Entries shown:
'''

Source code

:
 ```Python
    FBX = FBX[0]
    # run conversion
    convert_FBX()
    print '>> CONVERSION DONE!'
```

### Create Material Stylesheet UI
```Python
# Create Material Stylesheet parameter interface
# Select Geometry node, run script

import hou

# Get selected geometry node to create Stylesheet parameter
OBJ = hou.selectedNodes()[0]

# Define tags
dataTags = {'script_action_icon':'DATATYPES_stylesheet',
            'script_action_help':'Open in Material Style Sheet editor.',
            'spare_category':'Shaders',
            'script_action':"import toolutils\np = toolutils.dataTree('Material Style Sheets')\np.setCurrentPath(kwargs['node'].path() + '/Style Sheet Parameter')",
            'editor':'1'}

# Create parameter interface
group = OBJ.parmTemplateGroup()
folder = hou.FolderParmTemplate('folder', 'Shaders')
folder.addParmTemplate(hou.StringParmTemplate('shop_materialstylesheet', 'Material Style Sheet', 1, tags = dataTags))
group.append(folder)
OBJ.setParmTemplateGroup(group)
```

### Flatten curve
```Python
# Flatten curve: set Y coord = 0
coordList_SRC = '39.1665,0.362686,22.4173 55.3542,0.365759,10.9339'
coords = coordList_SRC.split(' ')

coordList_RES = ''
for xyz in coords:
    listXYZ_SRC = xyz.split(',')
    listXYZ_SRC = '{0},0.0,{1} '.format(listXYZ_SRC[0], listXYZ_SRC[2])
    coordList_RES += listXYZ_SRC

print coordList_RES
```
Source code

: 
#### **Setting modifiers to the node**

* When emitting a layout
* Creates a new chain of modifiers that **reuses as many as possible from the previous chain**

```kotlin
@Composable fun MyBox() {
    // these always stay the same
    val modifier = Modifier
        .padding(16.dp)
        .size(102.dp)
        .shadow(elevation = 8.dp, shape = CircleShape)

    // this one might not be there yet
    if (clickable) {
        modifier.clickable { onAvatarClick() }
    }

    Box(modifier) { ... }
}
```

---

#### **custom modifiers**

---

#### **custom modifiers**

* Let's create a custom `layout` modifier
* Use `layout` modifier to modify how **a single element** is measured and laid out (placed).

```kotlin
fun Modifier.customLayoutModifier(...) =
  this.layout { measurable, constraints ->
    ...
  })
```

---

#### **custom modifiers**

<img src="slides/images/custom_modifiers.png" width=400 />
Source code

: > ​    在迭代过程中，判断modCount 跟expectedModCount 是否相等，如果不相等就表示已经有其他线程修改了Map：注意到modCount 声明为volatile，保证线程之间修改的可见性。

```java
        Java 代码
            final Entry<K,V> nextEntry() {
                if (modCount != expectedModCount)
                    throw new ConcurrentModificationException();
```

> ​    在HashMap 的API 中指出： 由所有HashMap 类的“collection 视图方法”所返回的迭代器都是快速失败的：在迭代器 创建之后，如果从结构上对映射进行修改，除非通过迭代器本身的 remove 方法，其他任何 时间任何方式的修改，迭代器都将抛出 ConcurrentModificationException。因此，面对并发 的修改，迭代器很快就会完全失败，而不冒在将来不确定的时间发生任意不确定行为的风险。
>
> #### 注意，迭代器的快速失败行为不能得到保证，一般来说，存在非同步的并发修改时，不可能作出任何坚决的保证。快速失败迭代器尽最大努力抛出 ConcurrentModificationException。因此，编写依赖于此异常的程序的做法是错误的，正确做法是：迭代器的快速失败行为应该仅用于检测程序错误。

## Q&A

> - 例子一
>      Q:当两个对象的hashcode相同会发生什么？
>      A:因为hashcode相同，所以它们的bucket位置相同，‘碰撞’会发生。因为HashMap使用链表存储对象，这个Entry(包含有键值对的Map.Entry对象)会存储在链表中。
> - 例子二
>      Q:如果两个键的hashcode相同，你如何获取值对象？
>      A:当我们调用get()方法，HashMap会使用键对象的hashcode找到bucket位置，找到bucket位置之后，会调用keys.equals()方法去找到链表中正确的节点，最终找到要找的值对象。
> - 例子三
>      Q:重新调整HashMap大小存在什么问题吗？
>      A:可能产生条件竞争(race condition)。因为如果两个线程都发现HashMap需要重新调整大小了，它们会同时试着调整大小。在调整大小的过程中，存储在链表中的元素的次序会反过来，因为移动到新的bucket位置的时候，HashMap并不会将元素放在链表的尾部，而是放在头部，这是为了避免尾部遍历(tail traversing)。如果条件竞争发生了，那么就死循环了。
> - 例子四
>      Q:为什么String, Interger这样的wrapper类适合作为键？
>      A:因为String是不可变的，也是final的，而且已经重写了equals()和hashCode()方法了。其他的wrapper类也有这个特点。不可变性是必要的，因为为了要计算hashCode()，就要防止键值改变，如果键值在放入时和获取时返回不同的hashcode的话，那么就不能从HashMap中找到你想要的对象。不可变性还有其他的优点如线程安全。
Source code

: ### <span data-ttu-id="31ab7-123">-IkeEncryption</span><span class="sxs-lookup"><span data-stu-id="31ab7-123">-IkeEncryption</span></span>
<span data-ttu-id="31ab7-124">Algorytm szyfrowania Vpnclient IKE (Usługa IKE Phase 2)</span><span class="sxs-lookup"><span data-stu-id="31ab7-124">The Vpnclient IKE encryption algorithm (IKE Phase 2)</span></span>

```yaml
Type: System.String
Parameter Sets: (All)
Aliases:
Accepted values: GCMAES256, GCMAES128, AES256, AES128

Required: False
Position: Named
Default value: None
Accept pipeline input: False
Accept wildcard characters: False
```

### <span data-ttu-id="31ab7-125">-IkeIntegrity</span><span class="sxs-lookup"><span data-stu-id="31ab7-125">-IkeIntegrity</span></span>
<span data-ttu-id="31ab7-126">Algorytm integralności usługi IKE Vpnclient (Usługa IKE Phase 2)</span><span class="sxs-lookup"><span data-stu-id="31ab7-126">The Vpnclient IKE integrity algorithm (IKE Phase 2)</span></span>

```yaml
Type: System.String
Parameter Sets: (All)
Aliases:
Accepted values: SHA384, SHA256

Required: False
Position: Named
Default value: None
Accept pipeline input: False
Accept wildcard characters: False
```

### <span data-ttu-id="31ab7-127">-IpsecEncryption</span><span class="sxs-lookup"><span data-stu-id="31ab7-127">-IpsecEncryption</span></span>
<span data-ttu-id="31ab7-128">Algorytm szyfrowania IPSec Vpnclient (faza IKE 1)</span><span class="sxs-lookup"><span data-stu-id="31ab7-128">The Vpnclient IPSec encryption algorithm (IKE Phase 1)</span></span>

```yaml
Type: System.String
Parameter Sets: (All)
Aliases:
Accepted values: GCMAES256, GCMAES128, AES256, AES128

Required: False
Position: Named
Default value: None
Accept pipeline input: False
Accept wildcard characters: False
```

'''

Aim of the exercise: Find each line in the records above that contains "Material", and copy it.

Expected answer:
### Create Material Stylesheet UI
# Create Material Stylesheet parameter interface
            'script_action_help':'Open in Material Style Sheet editor.',
            'script_action':"import toolutils\np = toolutils.dataTree('Material Style Sheets')\np.setCurrentPath(kwargs['node'].path() + '/Style Sheet Parameter')",
folder.addParmTemplate(hou.StringParmTemplate('shop_materialstylesheet', 'Material Style Sheet', 1, tags = dataTags))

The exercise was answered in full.